Convert the records into a Markdown table with the columns n and Line, starting at the line that contains "Reactive Extension Demos" and ending at the end of the records, with both ends included. Number each line, skip blank lines, and leave the pictures out of the table.

Records shown:
--
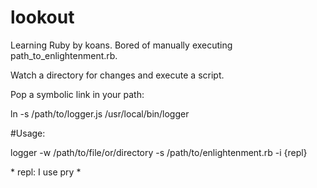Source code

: lookout
=======

Learning Ruby by koans. Bored of manually executing path_to_enlightenment.rb.

Watch a directory for changes and execute a script.

Pop a symbolic link in your path:

ln -s /path/to/logger.js /usr/local/bin/logger


#Usage:

logger -w /path/to/file/or/directory -s /path/to/enlightenment.rb -i {repl}

\* repl: I use pry \*
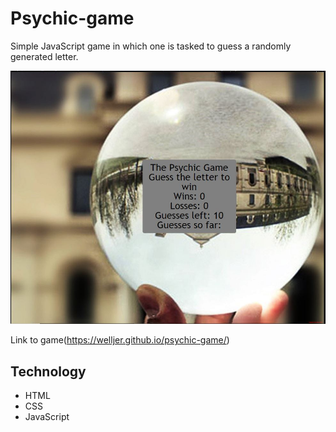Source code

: # Psychic-game

Simple JavaScript game in which one is tasked to guess a randomly generated letter.

![Picture of game](https://github.com/welljer/psychic-game/blob/master/assets/images/Game.JPG)

Link to game(https://welljer.github.io/psychic-game/)

## Technology 

* HTML
* CSS
* JavaScript
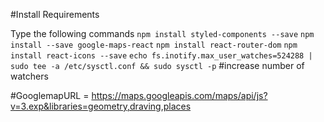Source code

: #Install Requirements

Type the following commands
`npm install styled-components --save`
`npm install --save google-maps-react`
`npm install react-router-dom`
`npm install react-icons --save`
`echo fs.inotify.max_user_watches=524288 | sudo tee -a /etc/sysctl.conf && sudo sysctl -p` #increase number of watchers

#GooglemapURL = https://maps.googleapis.com/maps/api/js?v=3.exp&libraries=geometry,draving,places
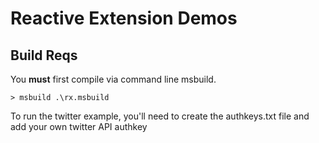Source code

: # Reactive Extension Demos

## Build Reqs

You **must** first compile via command line msbuild.

    > msbuild .\rx.msbuild

To run the twitter example, you'll need to create the authkeys.txt file and add your own twitter API authkey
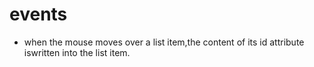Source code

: # events
- when the mouse moves over a list item,the content of its id attribute iswritten into the list item.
--
Written response:
| n | Line |
|---|---|
| 1 | : # Reactive Extension Demos |
| 2 | ## Build Reqs |
| 3 | You **must** first compile via command line msbuild. |
| 4 |     > msbuild .\rx.msbuild |
| 5 | To run the twitter example, you'll need to create the authkeys.txt file and add your own twitter API authkey |
| 6 | Source code |
| 7 | : # events |
| 8 | - when the mouse moves over a list item,the content of its id attribute iswritten into the list item. |